You're trying to compare proportions from two independent samples: people from New York and people from Chicago, each answering whether they prefer their own city's pizza. The numbers in parentheses, like (23 + 15 + 12) = 50 and (20 + 5 + 18) = 43, are just different categories or subgroups that are being summed up. They might represent age groups, boroughs, etc., but you can ignore their individual meaning here — what matters is the total number of "yes" responses in each group:
- New York: 50 said yes out of 100.
- Chicago: 43 said yes out of 100.
So you're comparing:
- p1 = 50/100 = 0.50 (New York)
- p2 = 43/100 = 0.43 (Chicago)
Find the test statistic Z-Value:
We're doing a two-proportion z-test with null hypothesis.
H0 : p1 = p2
Ha : p1 does not equal p2 (claiming opinions are different).
Compute the pooled proportion:
Phat = (x1 + x2)/(n1 + n2) = (50+43)/(100+100) = 93/200 = 0.465
Compute the standard error (SE):
SE = √ phat(1 - phat)(1/n1 + 1/n2) = √(0.465)(0.535)(1/100 + 1/100) = √(0.248775)(0.02) = √0.0049755 = 0.0705
Compute z-value:
z = (p1hat - p2hat)/SE = (0.50 - 0.43)/(0.0705) = 0.07/0.0705 ≈ 0.993
What about the claim? Let's now assess whether the difference is statistically significant.

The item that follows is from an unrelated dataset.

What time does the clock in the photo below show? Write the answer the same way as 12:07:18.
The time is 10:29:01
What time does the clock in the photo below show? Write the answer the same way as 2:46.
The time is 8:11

Option A: Use critical values
For a two-tailed test at significance level α = 0.05, the critical z-values are: ± 1.96.
Since our z-value is 0.993, which lies within the range -1.96 < z < 1.96, we fail to reject the null hypothesis.
Option B: Use p-value
A z-score of 0.993 corresponds to a p-value = 0.32 (from z-tables).
Since p = 0.32 > 0.05, again, we fail to reject the null hypothesis.
Final Conclusion:
There is not enough evidence to say that the opinions are different between the two cities. The observed difference could easily be due to random chance.